Security researchers at Cyble have identified more than 20,000 instances of data centers that are exposed publicly and could cause catastrophic results if breached by hackers. These data centers are monitoring power distribution centers, HVAC control units, devices and more, which why the breach will be devastating.
These data centers should have strong safety regulations to manage fire breakout, storms, physical security and electric failure. Since most of these data centers aren’t managed staff hence their configurations aren’t up-to-date which is why optimal physical protection and performance aren’t enough to keep them secured.
Cyble researchers have managed to find 20,000 instances of publicly exposed data centers including the ones that has thermal and cooling dashboards, rack monitors, UPS controllers, humidity controllers and transfer switches. Also, the Cyble team were able to crack and extract passwords of the dashboards which they later used to breach the actual database instances.

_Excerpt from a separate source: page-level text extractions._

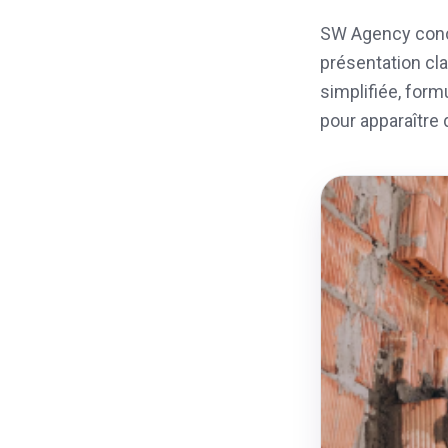
SW Agency conç
présentation cla
simplifiée, form
pour apparaître 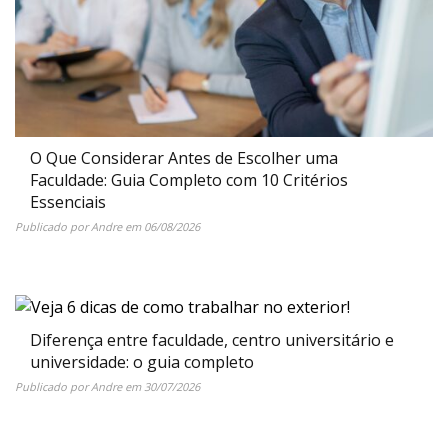
O Que Considerar Antes de Escolher uma
Faculdade: Guia Completo com 10 Critérios
Essenciais
Publicado por
Andre
em
06/08/2026
Diferença entre faculdade, centro universitário e
universidade: o guia completo
Publicado por
Andre
em
30/07/2026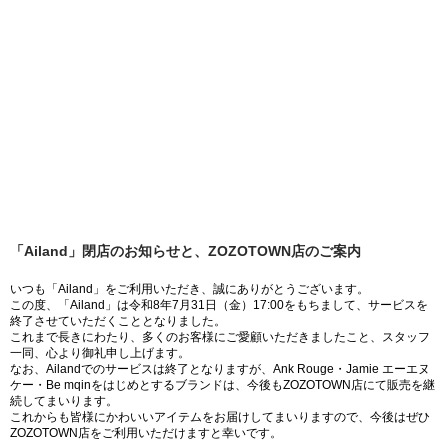
「Ailand」閉店のお知らせと、ZOZOTOWN店のご案内
いつも「Ailand」をご利用いただき、誠にありがとうございます。
この度、「Ailand」は令和8年7月31日（金）17:00をもちまして、サービスを
終了させていただくこととなりました。
これまで長きにわたり、多くのお客様にご愛顧いただきましたこと、スタッフ
一同、心より御礼申し上げます。
なお、Ailandでのサービスは終了となりますが、Ank Rouge・Jamie エーエヌ
ケー・Be mqinをはじめとするブランドは、今後もZOZOTOWN店にて販売を継
続してまいります。
これからも皆様にかわいいアイテムをお届けしてまいりますので、今後はぜひ
ZOZOTOWN店をご利用いただけますと幸いです。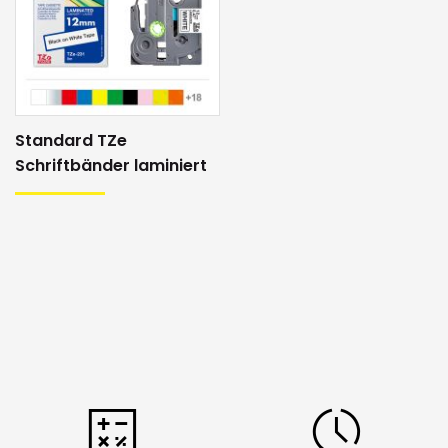
Standard TZe
Schriftbänder laminiert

It also provides full remote access to the data center with status reports, and also the ability to configure various system parameters. Default passwords which are even easier to breach and can be overridden by hackers without any challenges is also a major concern.
After proper investigation the Cyble team figured out that anybody will be able to modify the temperature and humidity settings, alter the voltage parameters to unbearable levels, change or disable cooling units configurations, shutdown UPS devices, alter backup schedules and create fake alarms.
These modifications or privileges can cause data loss, system breakage, economic impact, financial loss and reputation damage for organizations associated with those data centers.
It is also to be noted that hackers can compromise these data centers, extract data and use it for their own benefits in complete stealth thus keeping the breach absolute silent. A similar incident was seen in March 2021 at Strasbourg when a power failure interrupted the data centers operation and caused security concerns.
Furthermore, security researcher and a ISC Handler Jan Kopriva have found around 20,000 servers with ILO management interfaces that are exposed to public. The integrated Lights-Out (ILO) management interfaces are used by administration for remote access, manage power settings, shutdown or reboot the systems as if they are present before them in real time.
When these ILO’s aren’t secured properly, it will allow threat actors to take complete access of the servers and modify the configurations as per their need. Thus it is important for these data centers to secured both DCIM and their ILO before threat actors take advantage of the same.
The Cyble team has reported the same to CERT and shared the list of publicly exposed DCIM.